#### Selected passage:
# # #

Following our report of Emotional Perception AI Ltd. v Comptroller General of Patents, Designs and Trade Marks here, we can further report that the UKIPO has published a new Practice Note on the patenting of Artificial Neural Networks, available here.

The Practice Note simply says Examiners should not object to inventions involving ANNs under the "program for a computer" exclusion. The Manual of Patent Practice and the office's guidelines for examining patent applications relating to ANNs will be updated in due course.

Let us see what we can glean from this.

There are two limbs to the Emotional Perceptions judgement: (1) an ANN is not a program for a computer; and (2) in the facts of the case, sending a file (selected by the ANN system) to a user device amounts to an external technical effect.

What we need to ask ourselves is how far-reaching is this judgement? Is one of these two factors enough to avoid the exclusion? Or is the exclusion avoided on account of both factors?

# # #

#### Data to examine:
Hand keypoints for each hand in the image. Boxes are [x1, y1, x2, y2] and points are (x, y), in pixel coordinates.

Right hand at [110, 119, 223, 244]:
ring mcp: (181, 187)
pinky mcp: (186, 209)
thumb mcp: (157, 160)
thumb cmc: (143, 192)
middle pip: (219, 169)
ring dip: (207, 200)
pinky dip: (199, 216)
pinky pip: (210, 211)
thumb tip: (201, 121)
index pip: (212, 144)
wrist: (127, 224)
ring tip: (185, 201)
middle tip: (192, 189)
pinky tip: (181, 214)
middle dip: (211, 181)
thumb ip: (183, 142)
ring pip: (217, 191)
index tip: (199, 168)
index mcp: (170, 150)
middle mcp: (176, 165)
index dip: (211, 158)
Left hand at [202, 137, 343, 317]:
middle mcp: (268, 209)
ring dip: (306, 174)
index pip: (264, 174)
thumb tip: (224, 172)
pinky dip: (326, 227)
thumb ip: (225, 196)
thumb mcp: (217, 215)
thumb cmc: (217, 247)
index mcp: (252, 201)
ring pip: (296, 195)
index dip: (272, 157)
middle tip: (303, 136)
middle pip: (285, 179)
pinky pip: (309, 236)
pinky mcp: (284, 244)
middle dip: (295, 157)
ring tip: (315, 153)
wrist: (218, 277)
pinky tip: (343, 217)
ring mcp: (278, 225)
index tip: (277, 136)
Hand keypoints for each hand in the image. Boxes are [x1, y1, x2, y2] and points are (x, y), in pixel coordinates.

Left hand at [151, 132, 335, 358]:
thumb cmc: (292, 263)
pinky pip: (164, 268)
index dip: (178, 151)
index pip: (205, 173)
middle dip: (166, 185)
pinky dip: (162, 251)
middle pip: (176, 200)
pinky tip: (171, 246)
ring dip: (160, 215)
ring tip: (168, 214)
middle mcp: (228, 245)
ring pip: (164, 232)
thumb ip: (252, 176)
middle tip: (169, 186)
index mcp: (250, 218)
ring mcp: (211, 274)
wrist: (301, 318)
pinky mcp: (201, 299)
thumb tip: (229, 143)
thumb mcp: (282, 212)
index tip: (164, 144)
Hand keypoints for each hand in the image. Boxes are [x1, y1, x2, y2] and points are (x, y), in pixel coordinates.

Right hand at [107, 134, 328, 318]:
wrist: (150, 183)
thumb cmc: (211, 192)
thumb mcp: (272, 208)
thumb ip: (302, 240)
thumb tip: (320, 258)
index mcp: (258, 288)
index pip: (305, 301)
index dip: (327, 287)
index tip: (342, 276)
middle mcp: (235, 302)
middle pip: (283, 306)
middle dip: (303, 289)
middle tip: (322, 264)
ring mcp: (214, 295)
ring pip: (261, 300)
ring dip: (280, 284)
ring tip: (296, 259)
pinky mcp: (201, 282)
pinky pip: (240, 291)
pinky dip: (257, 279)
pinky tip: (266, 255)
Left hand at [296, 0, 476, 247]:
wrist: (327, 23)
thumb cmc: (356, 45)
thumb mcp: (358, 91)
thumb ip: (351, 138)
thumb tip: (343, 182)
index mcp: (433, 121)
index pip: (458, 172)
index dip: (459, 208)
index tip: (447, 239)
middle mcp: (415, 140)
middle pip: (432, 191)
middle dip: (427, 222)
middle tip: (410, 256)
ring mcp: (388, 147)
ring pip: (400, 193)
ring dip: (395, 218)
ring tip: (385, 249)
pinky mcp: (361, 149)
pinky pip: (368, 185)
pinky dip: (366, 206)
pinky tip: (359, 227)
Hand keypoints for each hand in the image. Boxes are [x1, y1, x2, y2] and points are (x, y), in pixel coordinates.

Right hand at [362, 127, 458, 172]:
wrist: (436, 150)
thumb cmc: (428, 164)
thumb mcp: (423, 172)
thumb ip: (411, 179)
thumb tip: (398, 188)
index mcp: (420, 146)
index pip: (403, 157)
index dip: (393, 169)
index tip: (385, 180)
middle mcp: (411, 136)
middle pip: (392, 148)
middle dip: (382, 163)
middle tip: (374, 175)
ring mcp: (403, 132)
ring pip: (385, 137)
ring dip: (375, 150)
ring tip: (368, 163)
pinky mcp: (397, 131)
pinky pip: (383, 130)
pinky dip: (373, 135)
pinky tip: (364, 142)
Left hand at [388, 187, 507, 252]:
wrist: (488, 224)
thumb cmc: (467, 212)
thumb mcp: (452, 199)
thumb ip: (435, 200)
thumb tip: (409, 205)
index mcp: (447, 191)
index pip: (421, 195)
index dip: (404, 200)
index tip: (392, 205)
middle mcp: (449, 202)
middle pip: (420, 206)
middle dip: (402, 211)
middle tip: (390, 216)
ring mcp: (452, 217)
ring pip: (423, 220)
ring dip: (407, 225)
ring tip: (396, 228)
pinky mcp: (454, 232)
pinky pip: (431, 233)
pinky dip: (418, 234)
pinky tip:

# # #

#### Exercise description:
In the passage above on the Practice Note for patenting neural networks, transcribe the text starting at "What we need" and ending at "of both factors?".

#### Task response:
What we need to ask ourselves is how far-reaching is this judgement? Is one of these two factors enough to avoid the exclusion? Or is the exclusion avoided on account of both factors?